Chasing the state's weak annual job growth are vast numbers of jobless Nevadans, both counted and uncounted.

Start with the counted: Nearly 163,000 Nevadans, including 119,500 Las Vegans, were out of work and looking for jobs in December. That number nearly doubles if you throw in discouraged workers who are no longer seeking jobs, and underemployed part-timers who'd prefer full-time work. The federal Bureau of Labor Statistics is scheduled to release updated figures in the next two weeks, but through the third quarter, the state averaged around 23 percent unemployment among actively looking, discouraged and underemployed workers.

Nor is there evidence those who've given up job hunts are leaving.

The state doesn't track whether workers are abandoning Nevada.

"But looking at the total picture, including our labor force numbers and population estimates from the state demographer's office, I think it's fair to say the broadly defined population picture has stabilized," Anderson said.
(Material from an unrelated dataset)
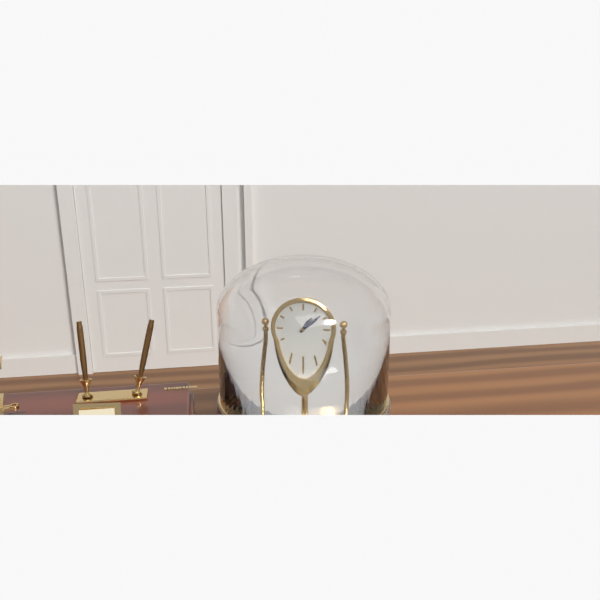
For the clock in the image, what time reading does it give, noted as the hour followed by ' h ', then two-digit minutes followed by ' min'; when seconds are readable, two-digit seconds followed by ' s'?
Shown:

And with weak nationwide employment growth, particularly in construction, there's little reason to believe Nevadans are fleeing, Brown said.

Still, despite its employment malaise, the state is finally posting job growth after years of declines, Anderson said.

Plus, unemployment figures come not from counting people on unemployment benefits, but from household and business surveys, Brown said. That's important because job seekers and employers report a local lull every December in job-hunting and hiring -- a lull that isn't accounted for because local data are not seasonally adjusted. If economists could seasonally adjust Las Vegas jobs numbers, the city would likely have shown a drop in unemployment, as did the state, Brown said.

"The fact that the unemployment rate ticked up in December isn't something to actually be concerned about. It doesn't reflect the underlying strength of the economy," he said.

It's also normal for jobs numbers to bounce around as recovery begins.

"I think the overall attitude here in the valley is more optimistic, but it's just not going to show up in employment data every month," Brown said.

Nevada's December jobless rate remained well above the national rate of 8.5 percent. The Silver State has led the nation in unemployment since May 2010.